WSIL: Population loss adding to Illinois' budget woes
One-hundred thousand people per year are choosing to leave Illinois, taking their tax dollars with them. That’s wiping out hundreds of millions of dollars from state and local government treasury accounts, according to the Illinois Policy Institute.
“So if you want to really look at why we can’t make a budget work, it’s because so many of our taxpayers now live in Florida, live in Texas, in Indiana, in Arizona and Colorado,” said the institute’s vice president of policy, Michael Lucci.
Census and IRS data show the top reason people are leaving Illinois isn’t the snowy winters. It’s jobs.
Chicago Tribune: Friends say red light camera figure always paid with wads of cash
A half-dozen friends and acquaintances of the former city official accused of taking bribes to install red light cameras took the witness stand Friday to detail his practice of using wads of cash to pay for everything from rent to plane tickets.
One after another they testified that John Bills — charged with accepting hundreds of thousands of dollars in cash bribes — always paid in cash. He sometimes asked them to use their credit cards or personal checks to cover expenses for him but paid them back with $100 bills.
“He said he was getting a divorce and he asked me for a loan,” said Thomas McCluskey, who said he was a longtime friend. “I gave him a check for $6,000 and that same day he gave me $6,000 in cash.”
Chicago Reader: Cook County Board approves resolution requesting federal probe of Homan Square
Commissioner Richard Boykin’s resolution requesting the U.S. Department of Justice investigate Homan Square, an alleged off-the-books detention center operated by the Chicago Police Department, sailed unanimously through the Cook County Board meeting Wednesday.

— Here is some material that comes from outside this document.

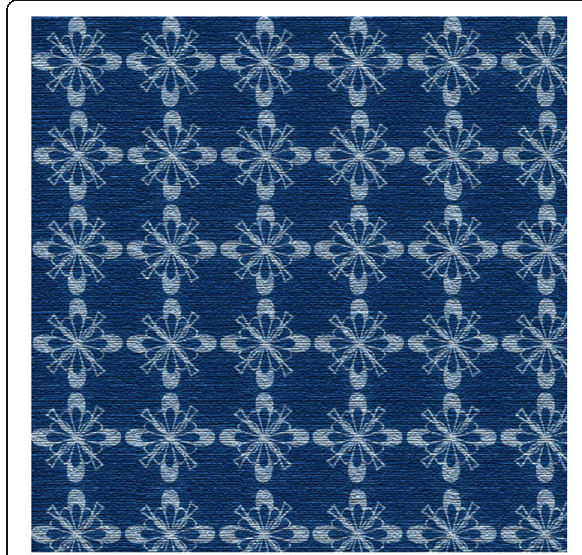
Fig. 5 Computer digital simulation tie-dye pattern. (The second is to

Last month U.S. attorney general Loretta Lynch launched a civil rights investigation into Chicago police’s use of force practices. Boykin has advocated to get the Justice Department to expand its probe to include Homan Square. The nondescript warehouse drew national attention and scrutiny when the London-based Guardian newspaper penned a series of articles detailing human rights abuses committed against detainees held at the North Lawndale facility.
Boykin was not surprised by the resolution’s passage, despite concerns fellow commissioners raised last month during a committee hearing on the matter. In that meeting some commissioners questioned whether the county had jurisdiction over the city’s affairs.

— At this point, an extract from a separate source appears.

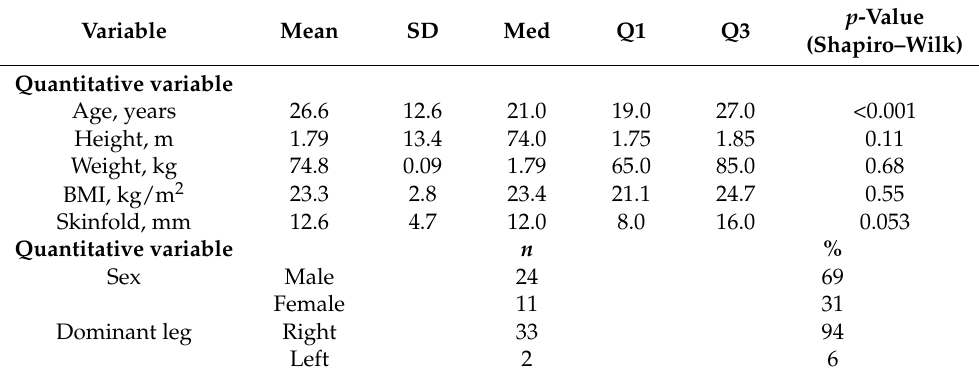
Table 1. Sample characteristics and analysis of normal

Sun-Times: CPS doesn’t know what happened to equipment from 50 closed schools
Two years after Mayor Rahm Emanuel closed a record 50 schools over low enrollment, officials say they don’t know where many of the computers, desks, books and other items from those buildings ended up.

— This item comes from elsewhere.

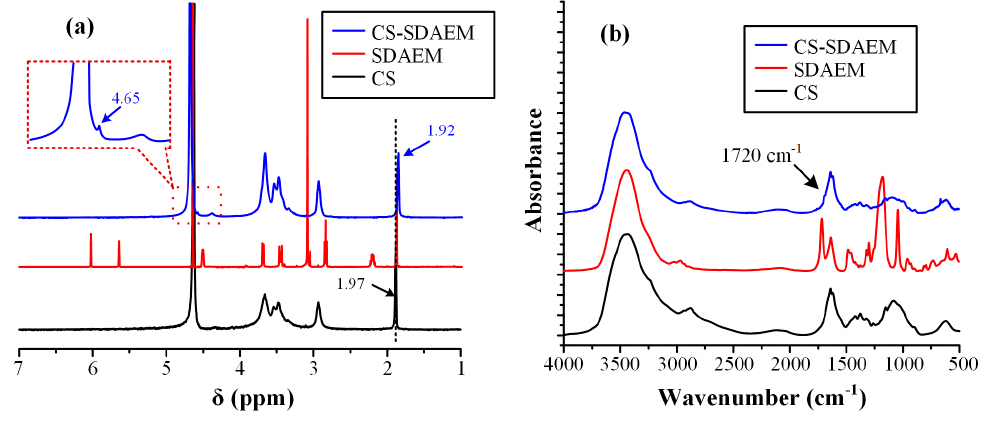
Figure 2. 1 H-NMR spectra ( a ) and FT-IR spectra ( b ) of CS, SDAEM and CS-SDAEM.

After being pressed for more than six months on what happened to the classroom equipment, Chicago Public Schools officials now say they don’t have an answer.
Crain's: The 25 largest employers in Chicago aren't getting much larger
In 2015, eight of the organizations in Crain’s annual list of Chicago’s largest employers shrank their local full-time headcount. Only five of them grew that headcount by 5 percent or more.
Crain’s newly published list is ranked by local full-time employees as of Dec. 31. The largest employer remains the U.S. government, reporting 42,887 full-time local employees, a 6.1 percent decrease over 2014. Chicago Public Schools, the city of Chicago, Cook County and Advocate Healthcare round out the top five.
Together, the 25 largest employers in the Chicago area count approximately 357,700 full-time employees working in Cook County and its six surrounding counties. About 43.9 percent of them work for a government agency and 14.6 percent work within a hospital system.